Qualcomm's Snapdragon 8 Gen 2 performs excellently and with high energy efficiency, which has resulted in a stable battery life, especially considering the fantastic screens that are actually in the phone. But it's also difficult to measure exactly as it depends very much on how it's used. I first tried "mixed driving", that is, some work with calls, video conferencing, administration and other little things interspersed with pleasure in the evening with a film, a TV series episode and then some games on it and managed a whole day without having to plug in any power cable. When I chose to only play, it was of course faster to run out of battery but that was also expected and how performance-demanding the current game is of course also affects the battery life.
There is no doubt that this is an extremely capable phone, well-built and robust and with an impressive performance, where not least the screens are in the upper echelon of the market, but at the same time I find it difficult to see the broad target group for the Samsung Galaxy Z Fold 5. Of course, as I said, it is both a powerful multimedia package and a stable workplace, but on the other hand, I already have a work computer and at home I have both a home cinema system and a game console.

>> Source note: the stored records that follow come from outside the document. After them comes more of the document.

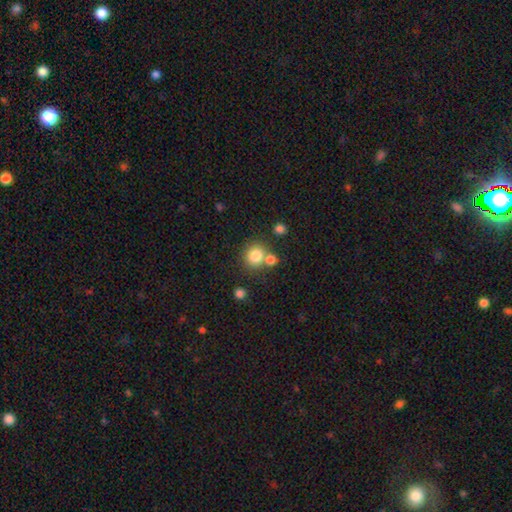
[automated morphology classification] Smooth or featured?
  - smooth: 81% *
  - star or artifact: 11%
  - featured or disk: 8%
How rounded?
  - round: 87% *
  - in between: 12%
  - cigar-shaped: 1%
Merging?
  - none: 65% *
  - merger: 22%
  - minor disturbance: 9%
  - major disturbance: 3%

When travelling, a regular smartphone or, in some cases, a tablet is usually enough, and I guess I'm not alone in feeling this way or in having a similar set-up. In a way, this kind of mastodon handset feels like a remnant of the past, with Nokia and Ericsson at the forefront, but then there were few alternatives. We had desktop computers and landlines at work and welcomed something portable that combined the two technologies. Now, as I said, I have had a hard time finding a really good use for the Galaxy Fold that justifies the high price tag, but if you belong to the target group for vertically foldable mobile phones, there is probably no better alternative on the market right now.